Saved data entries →
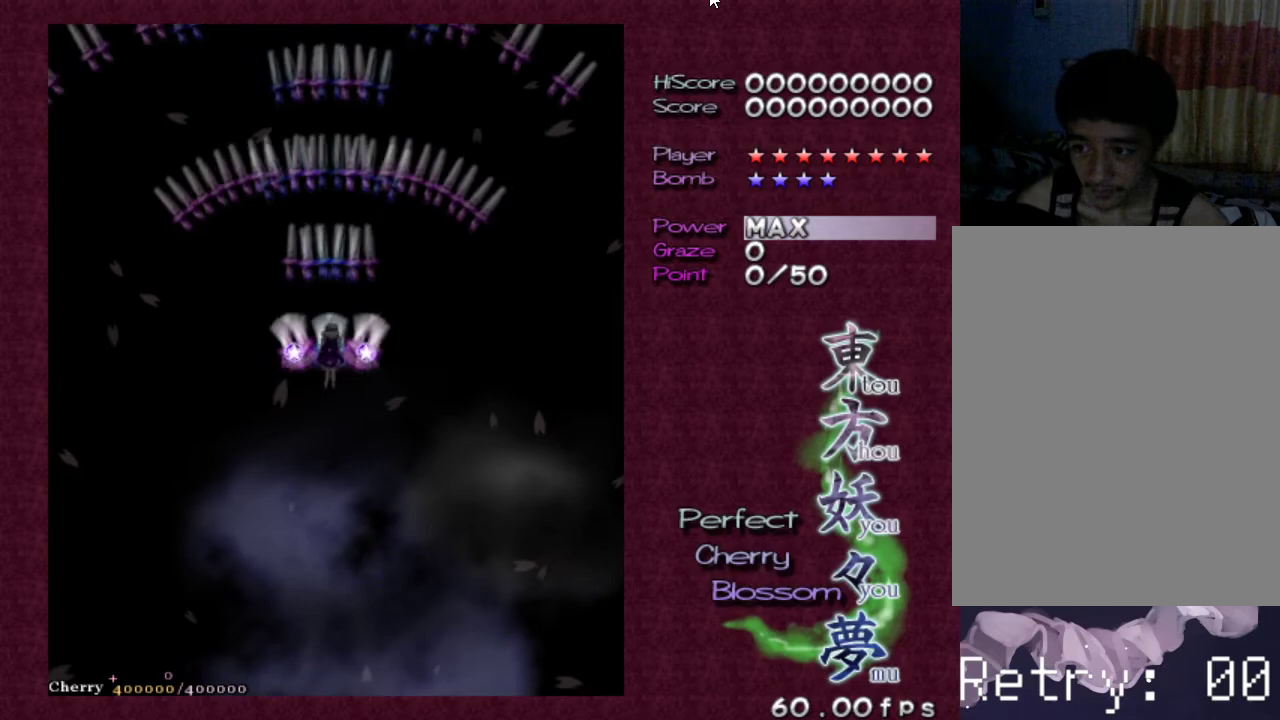
{"keys": ["z"], "events": [[133, "left", "down"], [167, "up", "down"], [267, "left", "up"], [267, "up", "up"]]}
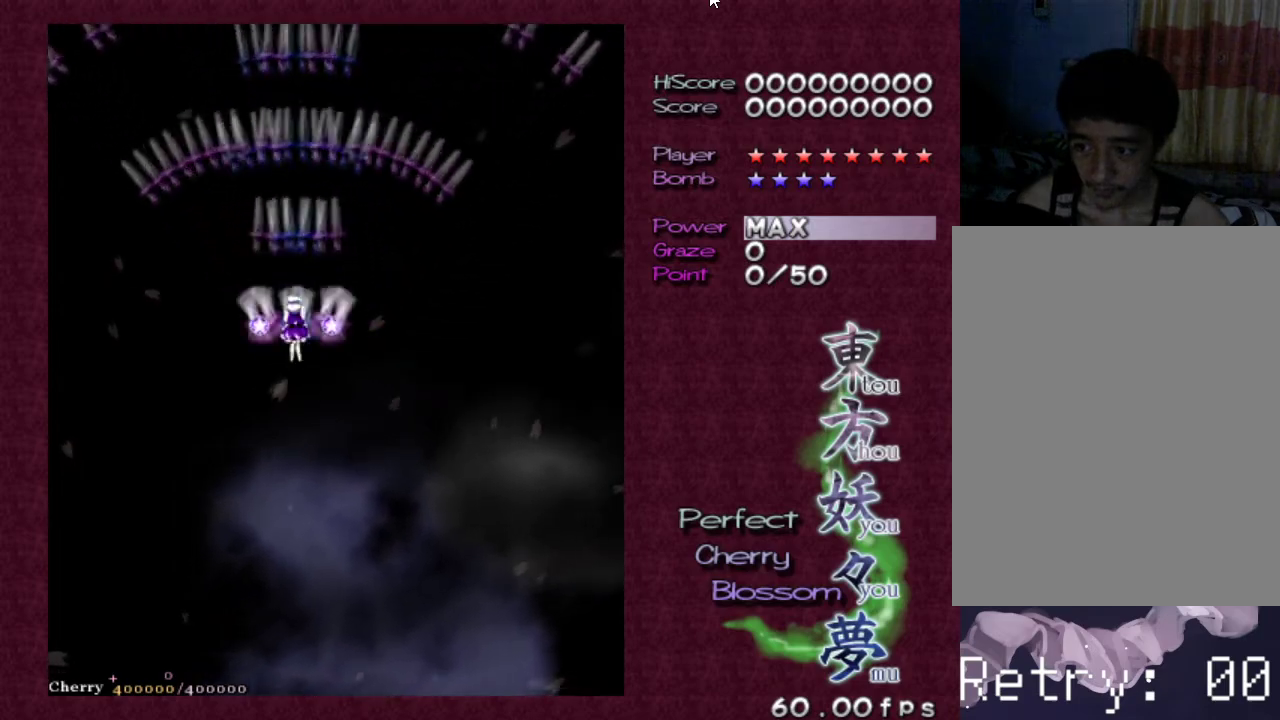
{"keys": ["down", "left", "z"], "events": [[100, "right", "down"], [200, "right", "up"], [467, "down", "down"], [467, "left", "down"]]}
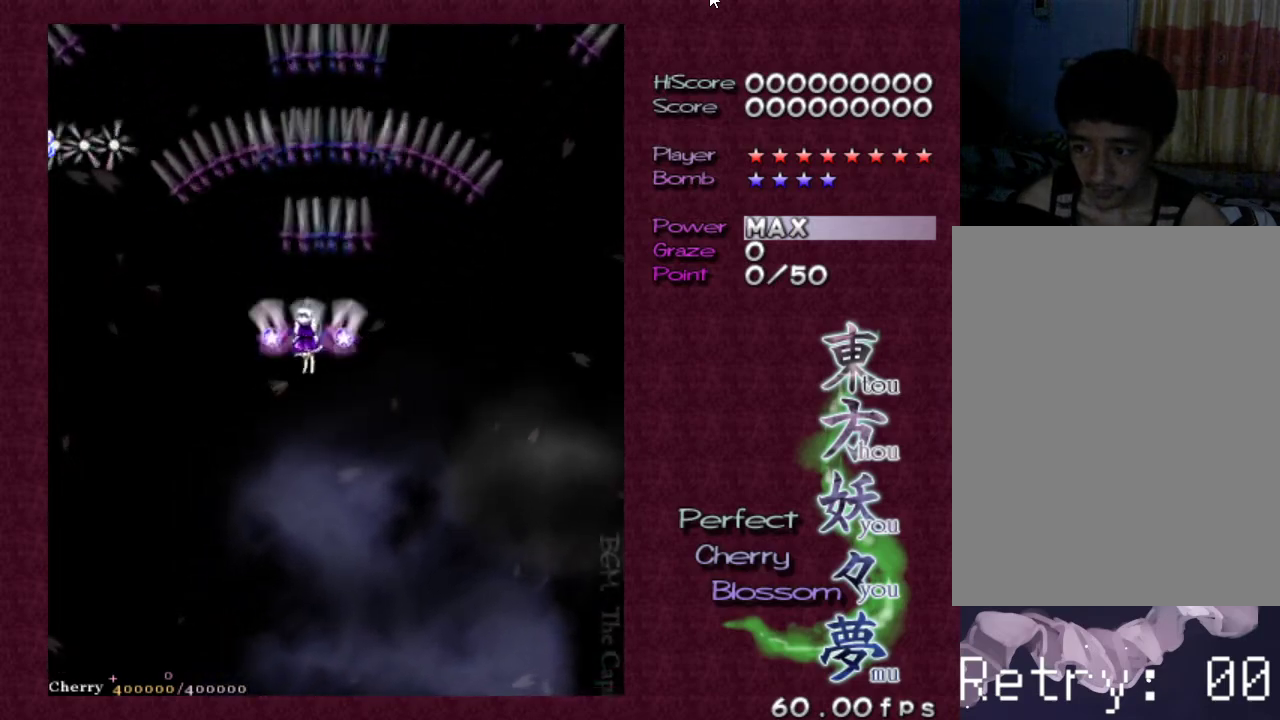
{"keys": ["z"], "events": [[67, "left", "up"], [117, "down", "up"], [350, "left", "down"], [433, "left", "up"]]}
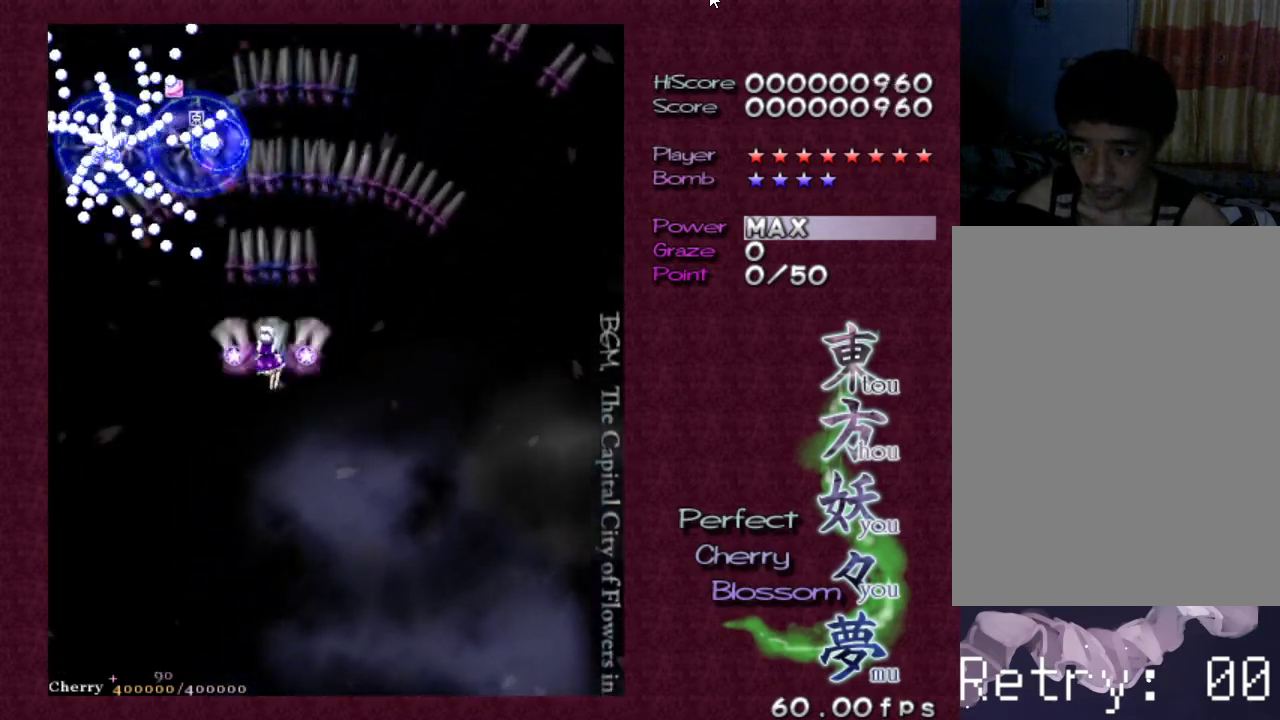
{"keys": ["z"], "events": [[33, "left", "down"], [67, "left", "up"], [217, "left", "down"], [267, "left", "up"], [367, "left", "down"], [450, "left", "up"]]}
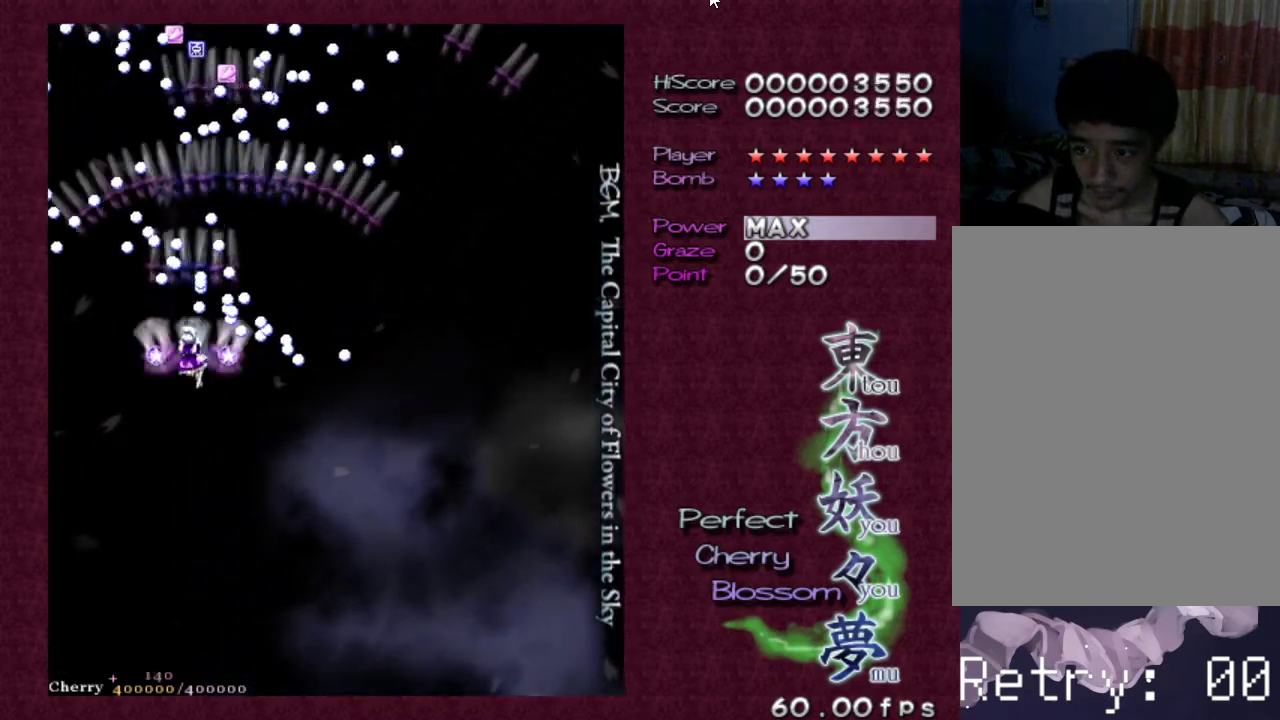
{"keys": ["up", "z"], "events": [[50, "left", "down"], [100, "left", "up"], [183, "left", "down"], [283, "up", "down"], [367, "left", "up"]]}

Problem to work on →
Restate the entries verbatim and exclude any pictures.

Solution →
{"keys": ["z"], "events": [[133, "left", "down"], [167, "up", "down"], [267, "left", "up"], [267, "up", "up"]]}
{"keys": ["down", "left", "z"], "events": [[100, "right", "down"], [200, "right", "up"], [467, "down", "down"], [467, "left", "down"]]}
{"keys": ["z"], "events": [[67, "left", "up"], [117, "down", "up"], [350, "left", "down"], [433, "left", "up"]]}
{"keys": ["z"], "events": [[33, "left", "down"], [67, "left", "up"], [217, "left", "down"], [267, "left", "up"], [367, "left", "down"], [450, "left", "up"]]}
{"keys": ["up", "z"], "events": [[50, "left", "down"], [100, "left", "up"], [183, "left", "down"], [283, "up", "down"], [367, "left", "up"]]}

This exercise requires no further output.